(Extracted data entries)
* * * * *
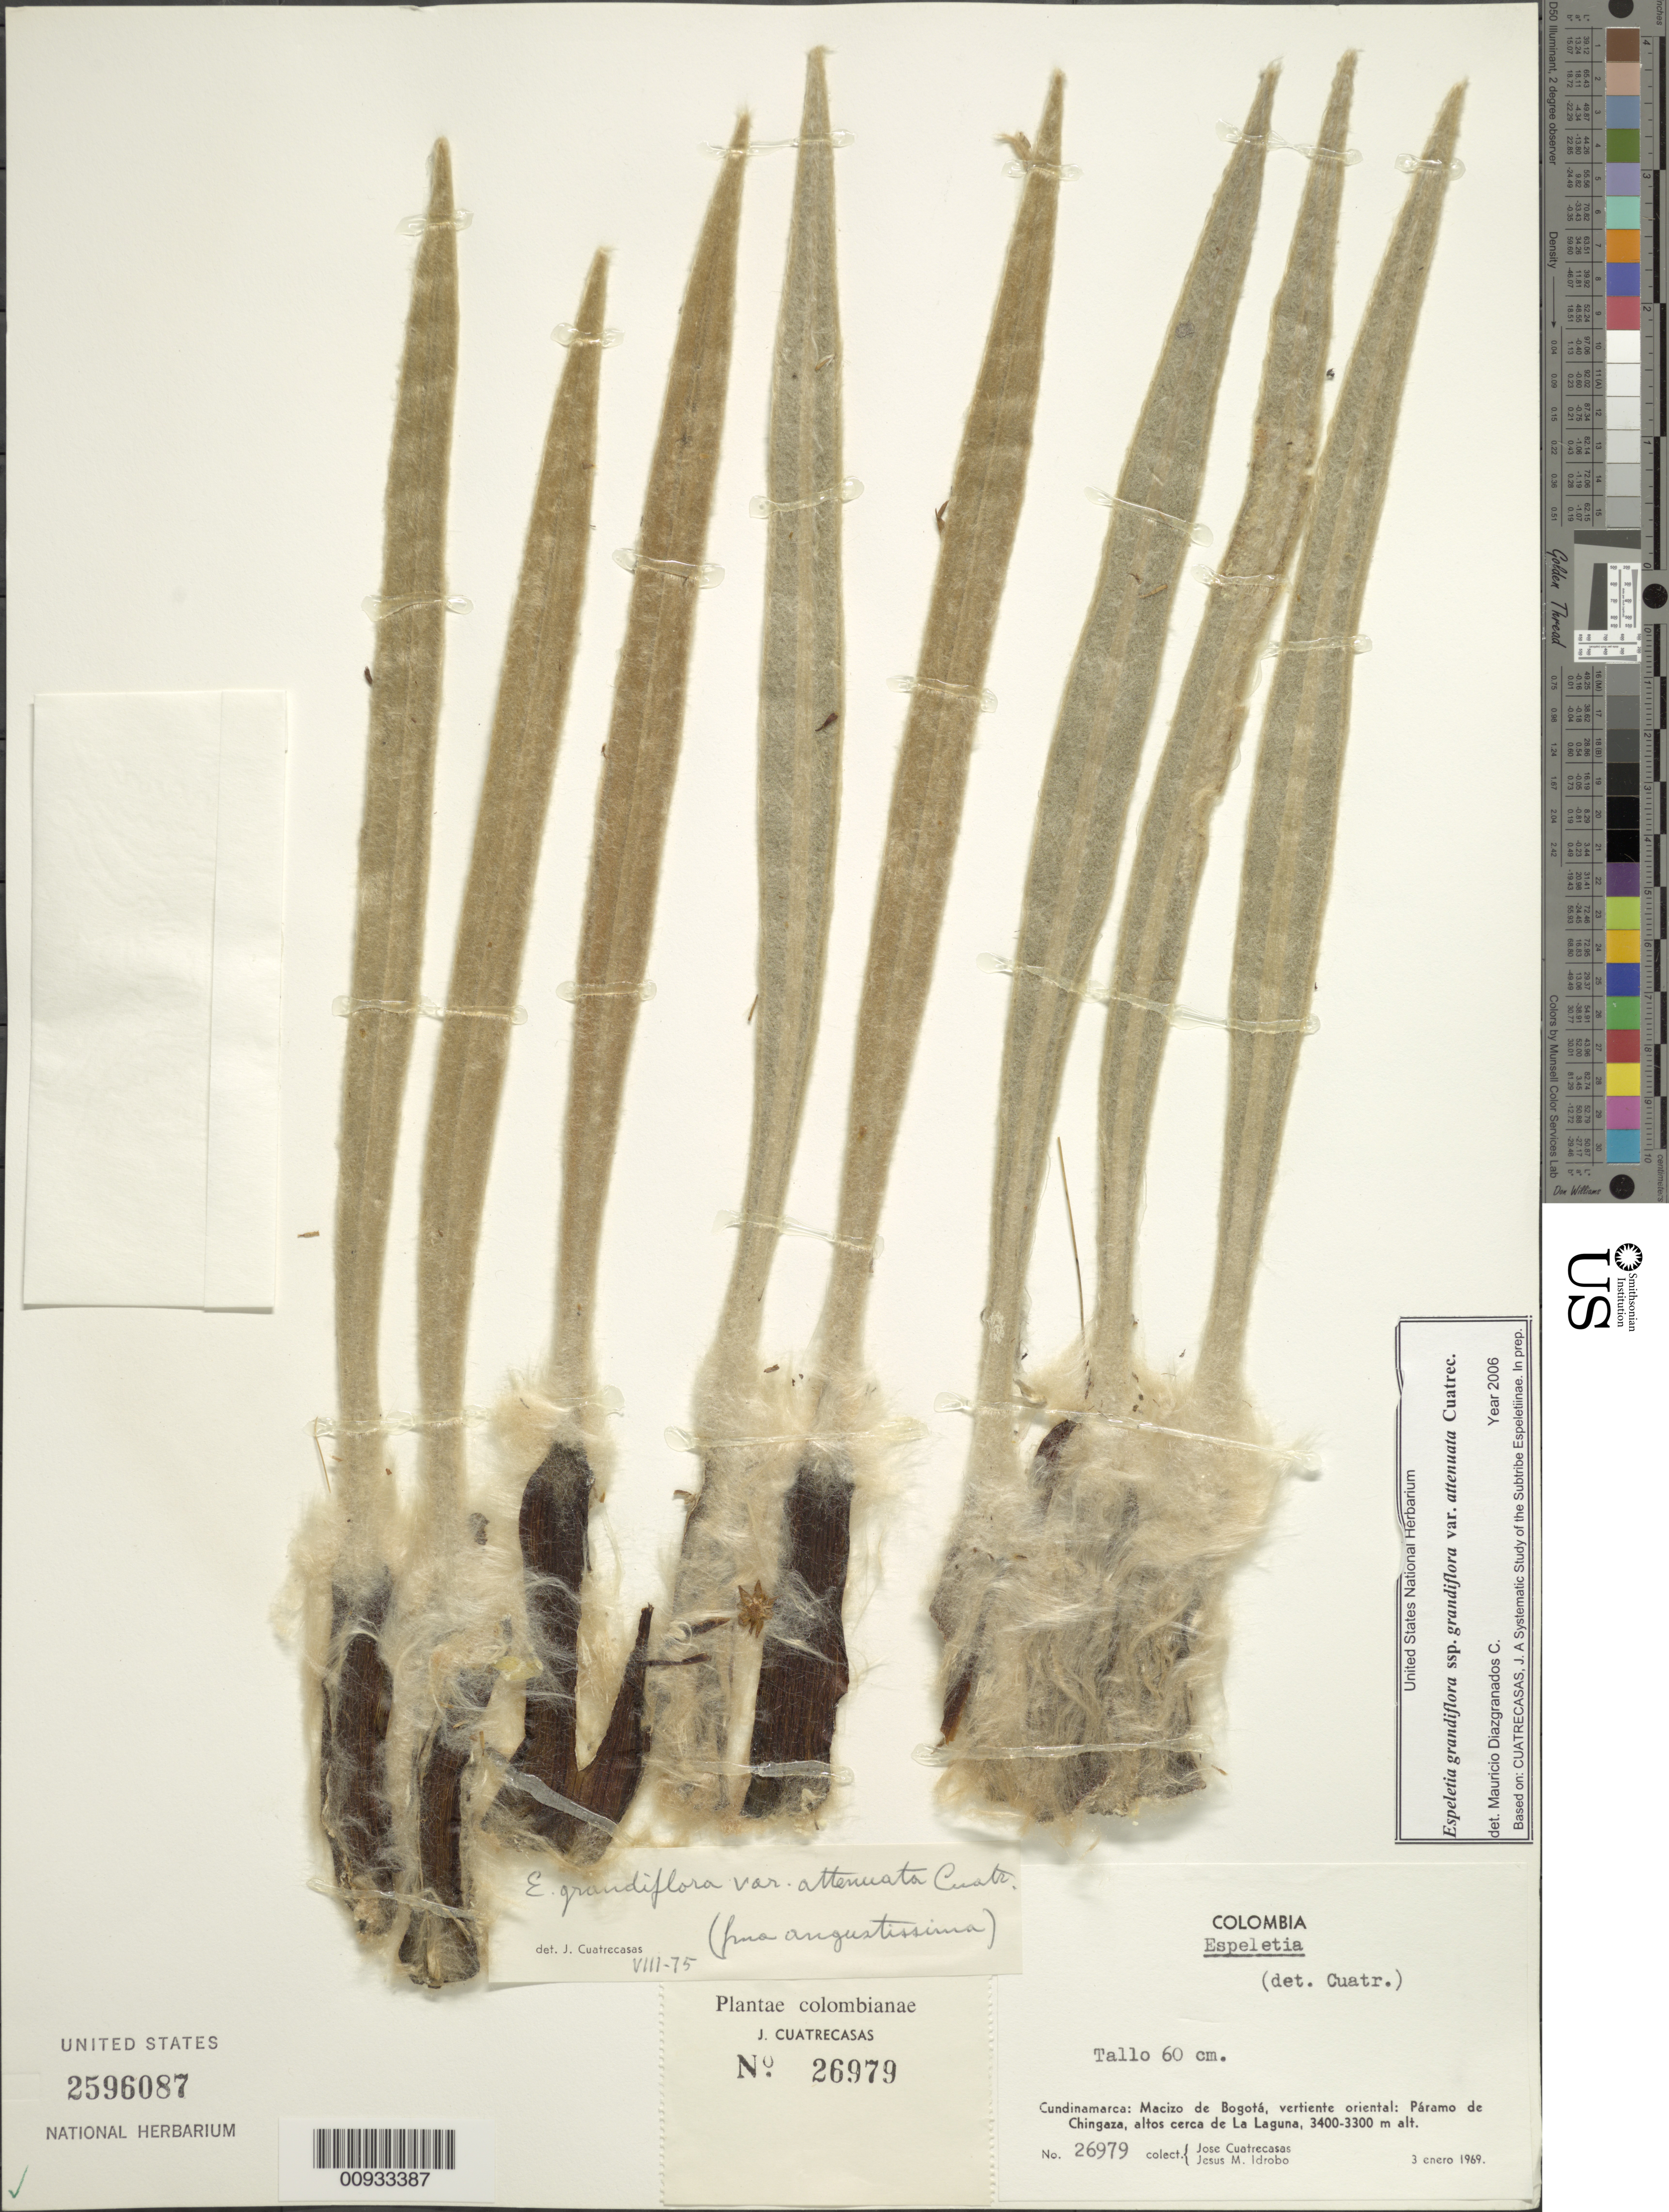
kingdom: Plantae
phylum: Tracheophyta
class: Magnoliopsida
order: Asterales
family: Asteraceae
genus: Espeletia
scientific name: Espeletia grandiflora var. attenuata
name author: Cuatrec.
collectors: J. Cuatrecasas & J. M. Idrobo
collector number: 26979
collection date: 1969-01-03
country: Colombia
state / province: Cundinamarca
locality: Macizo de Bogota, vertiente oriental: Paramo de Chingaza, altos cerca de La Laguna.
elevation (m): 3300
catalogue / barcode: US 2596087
* * * * *
WHAT NEEDS TO BE DONE:
Reproduce the items above, substituting "date collected" for "collection date" and keeping everything else the same. Leave out the pictures.

ANSWER FOR THIS EXERCISE:
kingdom: Plantae
phylum: Tracheophyta
class: Magnoliopsida
order: Asterales
family: Asteraceae
genus: Espeletia
scientific name: Espeletia grandiflora var. attenuata
name author: Cuatrec.
collectors: J. Cuatrecasas & J. M. Idrobo
collector number: 26979
date collected: 1969-01-03
country: Colombia
state / province: Cundinamarca
locality: Macizo de Bogota, vertiente oriental: Paramo de Chingaza, altos cerca de La Laguna.
elevation (m): 3300
catalogue / barcode: US 2596087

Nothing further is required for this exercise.